JOB
Copy exactly the line containing "1.0.1 beta 130" and each line after it to the end of the listing, and output nothing else.

INFORMATION

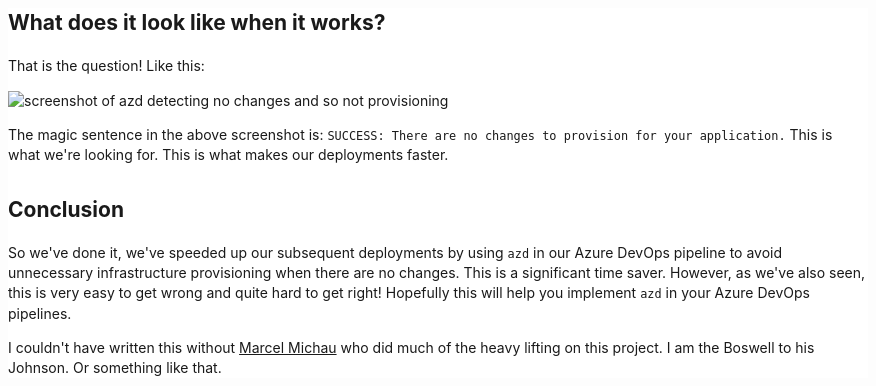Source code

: ## What does it look like when it works?

That is the question! Like this:

![screenshot of azd detecting no changes and so not provisioning](screenshot-of-azd-detecting-no-changes.avif)

The magic sentence in the above screenshot is: `SUCCESS: There are no changes to provision for your application.` This is what we're looking for. This is what makes our deployments faster.

## Conclusion

So we've done it, we've speeded up our subsequent deployments by using `azd` in our Azure DevOps pipeline to avoid unnecessary infrastructure provisioning when there are no changes. This is a significant time saver. However, as we've also seen, this is very easy to get wrong and quite hard to get right! Hopefully this will help you implement `azd` in your Azure DevOps pipelines.

I couldn't have written this without [Marcel Michau](https://twitter.com/MarcelMichau) who did much of the heavy lifting on this project. I am the Boswell to his Johnson. Or something like that.
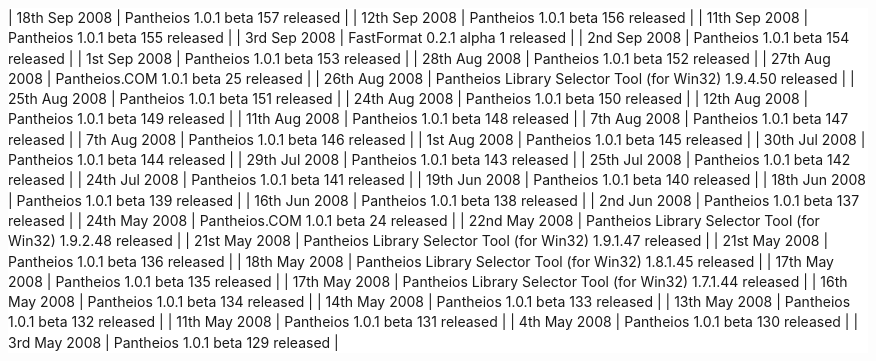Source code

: | 18th Sep 2008  | Pantheios 1.0.1 beta 157 released                                                |
| 12th Sep 2008  | Pantheios 1.0.1 beta 156 released                                                |
| 11th Sep 2008  | Pantheios 1.0.1 beta 155 released                                                |
| 3rd Sep 2008   | FastFormat 0.2.1 alpha 1 released                                                |
| 2nd Sep 2008   | Pantheios 1.0.1 beta 154 released                                                |
| 1st Sep 2008   | Pantheios 1.0.1 beta 153 released                                                |
| 28th Aug 2008  | Pantheios 1.0.1 beta 152 released                                                |
| 27th Aug 2008  | Pantheios.COM 1.0.1 beta 25 released                                             |
| 26th Aug 2008  | Pantheios Library Selector Tool (for Win32) 1.9.4.50 released                    |
| 25th Aug 2008  | Pantheios 1.0.1 beta 151 released                                                |
| 24th Aug 2008  | Pantheios 1.0.1 beta 150 released                                                |
| 12th Aug 2008  | Pantheios 1.0.1 beta 149 released                                                |
| 11th Aug 2008  | Pantheios 1.0.1 beta 148 released                                                |
| 7th Aug 2008   | Pantheios 1.0.1 beta 147 released                                                |
| 7th Aug 2008   | Pantheios 1.0.1 beta 146 released                                                |
| 1st Aug 2008   | Pantheios 1.0.1 beta 145 released                                                |
| 30th Jul 2008  | Pantheios 1.0.1 beta 144 released                                                |
| 29th Jul 2008  | Pantheios 1.0.1 beta 143 released                                                |
| 25th Jul 2008  | Pantheios 1.0.1 beta 142 released                                                |
| 24th Jul 2008  | Pantheios 1.0.1 beta 141 released                                                |
| 19th Jun 2008  | Pantheios 1.0.1 beta 140 released                                                |
| 18th Jun 2008  | Pantheios 1.0.1 beta 139 released                                                |
| 16th Jun 2008  | Pantheios 1.0.1 beta 138 released                                                |
| 2nd Jun 2008   | Pantheios 1.0.1 beta 137 released                                                |
| 24th May 2008  | Pantheios.COM 1.0.1 beta 24 released                                             |
| 22nd May 2008  | Pantheios Library Selector Tool (for Win32) 1.9.2.48 released                    |
| 21st May 2008  | Pantheios Library Selector Tool (for Win32) 1.9.1.47 released                    |
| 21st May 2008  | Pantheios 1.0.1 beta 136 released                                                |
| 18th May 2008  | Pantheios Library Selector Tool (for Win32) 1.8.1.45 released                    |
| 17th May 2008  | Pantheios 1.0.1 beta 135 released                                                |
| 17th May 2008  | Pantheios Library Selector Tool (for Win32) 1.7.1.44 released                    |
| 16th May 2008  | Pantheios 1.0.1 beta 134 released                                                |
| 14th May 2008  | Pantheios 1.0.1 beta 133 released                                                |
| 13th May 2008  | Pantheios 1.0.1 beta 132 released                                                |
| 11th May 2008  | Pantheios 1.0.1 beta 131 released                                                |
| 4th May 2008   | Pantheios 1.0.1 beta 130 released                                                |
| 3rd May 2008   | Pantheios 1.0.1 beta 129 released                                                |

ANSWER TO THE EXERCISE
| 4th May 2008   | Pantheios 1.0.1 beta 130 released                                                |
| 3rd May 2008   | Pantheios 1.0.1 beta 129 released                                                |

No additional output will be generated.